What is required → Transcribe all of the records exactly, leaving every line as it is.

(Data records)
..........
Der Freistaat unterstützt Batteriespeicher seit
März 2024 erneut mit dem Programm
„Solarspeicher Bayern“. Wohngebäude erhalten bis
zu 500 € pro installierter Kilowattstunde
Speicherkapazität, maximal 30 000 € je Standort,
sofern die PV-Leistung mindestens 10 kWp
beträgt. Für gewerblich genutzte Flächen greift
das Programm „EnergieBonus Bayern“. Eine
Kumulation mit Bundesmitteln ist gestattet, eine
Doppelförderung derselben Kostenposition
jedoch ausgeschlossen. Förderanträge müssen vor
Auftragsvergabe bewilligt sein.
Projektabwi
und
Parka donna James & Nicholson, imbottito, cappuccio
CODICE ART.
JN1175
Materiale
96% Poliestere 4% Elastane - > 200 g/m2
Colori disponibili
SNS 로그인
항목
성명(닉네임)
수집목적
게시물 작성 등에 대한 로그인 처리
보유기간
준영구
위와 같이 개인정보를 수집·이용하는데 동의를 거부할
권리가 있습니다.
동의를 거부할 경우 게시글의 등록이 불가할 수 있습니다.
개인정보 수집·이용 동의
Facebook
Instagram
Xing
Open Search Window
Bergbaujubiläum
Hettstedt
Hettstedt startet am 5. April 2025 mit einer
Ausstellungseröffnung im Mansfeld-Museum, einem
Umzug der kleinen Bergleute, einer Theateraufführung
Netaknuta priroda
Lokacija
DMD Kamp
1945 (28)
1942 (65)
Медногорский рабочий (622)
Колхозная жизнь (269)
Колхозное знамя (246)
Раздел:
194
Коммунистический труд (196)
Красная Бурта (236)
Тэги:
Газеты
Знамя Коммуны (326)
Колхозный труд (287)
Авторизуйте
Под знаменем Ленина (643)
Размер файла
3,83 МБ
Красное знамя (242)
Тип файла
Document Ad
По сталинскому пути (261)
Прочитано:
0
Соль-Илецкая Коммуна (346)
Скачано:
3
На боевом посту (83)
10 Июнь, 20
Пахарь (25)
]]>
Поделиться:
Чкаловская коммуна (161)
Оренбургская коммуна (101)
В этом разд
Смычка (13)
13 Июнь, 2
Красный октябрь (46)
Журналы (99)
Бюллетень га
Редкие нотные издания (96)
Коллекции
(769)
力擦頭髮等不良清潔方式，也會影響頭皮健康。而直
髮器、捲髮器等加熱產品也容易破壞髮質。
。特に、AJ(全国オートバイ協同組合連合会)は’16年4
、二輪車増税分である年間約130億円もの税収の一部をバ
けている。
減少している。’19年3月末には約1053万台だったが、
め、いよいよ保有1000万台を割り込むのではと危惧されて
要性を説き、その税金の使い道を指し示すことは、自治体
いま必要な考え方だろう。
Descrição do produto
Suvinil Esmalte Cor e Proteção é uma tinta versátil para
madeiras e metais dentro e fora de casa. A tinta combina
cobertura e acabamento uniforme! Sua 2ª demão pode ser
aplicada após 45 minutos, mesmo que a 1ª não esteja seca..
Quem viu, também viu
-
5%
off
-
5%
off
..........
Result →
Der Freistaat unterstützt Batteriespeicher seit
März 2024 erneut mit dem Programm
„Solarspeicher Bayern“. Wohngebäude erhalten bis
zu 500 € pro installierter Kilowattstunde
Speicherkapazität, maximal 30 000 € je Standort,
sofern die PV-Leistung mindestens 10 kWp
beträgt. Für gewerblich genutzte Flächen greift
das Programm „EnergieBonus Bayern“. Eine
Kumulation mit Bundesmitteln ist gestattet, eine
Doppelförderung derselben Kostenposition
jedoch ausgeschlossen. Förderanträge müssen vor
Auftragsvergabe bewilligt sein.
Projektabwi
und
Parka donna James & Nicholson, imbottito, cappuccio
CODICE ART.
JN1175
Materiale
96% Poliestere 4% Elastane - > 200 g/m2
Colori disponibili
SNS 로그인
항목
성명(닉네임)
수집목적
게시물 작성 등에 대한 로그인 처리
보유기간
준영구
위와 같이 개인정보를 수집·이용하는데 동의를 거부할
권리가 있습니다.
동의를 거부할 경우 게시글의 등록이 불가할 수 있습니다.
개인정보 수집·이용 동의
Facebook
Instagram
Xing
Open Search Window
Bergbaujubiläum
Hettstedt
Hettstedt startet am 5. April 2025 mit einer
Ausstellungseröffnung im Mansfeld-Museum, einem
Umzug der kleinen Bergleute, einer Theateraufführung
Netaknuta priroda
Lokacija
DMD Kamp
1945 (28)
1942 (65)
Медногорский рабочий (622)
Колхозная жизнь (269)
Колхозное знамя (246)
Раздел:
194
Коммунистический труд (196)
Красная Бурта (236)
Тэги:
Газеты
Знамя Коммуны (326)
Колхозный труд (287)
Авторизуйте
Под знаменем Ленина (643)
Размер файла
3,83 МБ
Красное знамя (242)
Тип файла
Document Ad
По сталинскому пути (261)
Прочитано:
0
Соль-Илецкая Коммуна (346)
Скачано:
3
На боевом посту (83)
10 Июнь, 20
Пахарь (25)
]]>
Поделиться:
Чкаловская коммуна (161)
Оренбургская коммуна (101)
В этом разд
Смычка (13)
13 Июнь, 2
Красный октябрь (46)
Журналы (99)
Бюллетень га
Редкие нотные издания (96)
Коллекции
(769)
力擦頭髮等不良清潔方式，也會影響頭皮健康。而直
髮器、捲髮器等加熱產品也容易破壞髮質。
。特に、AJ(全国オートバイ協同組合連合会)は’16年4
、二輪車増税分である年間約130億円もの税収の一部をバ
けている。
減少している。’19年3月末には約1053万台だったが、
め、いよいよ保有1000万台を割り込むのではと危惧されて
要性を説き、その税金の使い道を指し示すことは、自治体
いま必要な考え方だろう。
Descrição do produto
Suvinil Esmalte Cor e Proteção é uma tinta versátil para
madeiras e metais dentro e fora de casa. A tinta combina
cobertura e acabamento uniforme! Sua 2ª demão pode ser
aplicada após 45 minutos, mesmo que a 1ª não esteja seca..
Quem viu, também viu
-
5%
off
-
5%
off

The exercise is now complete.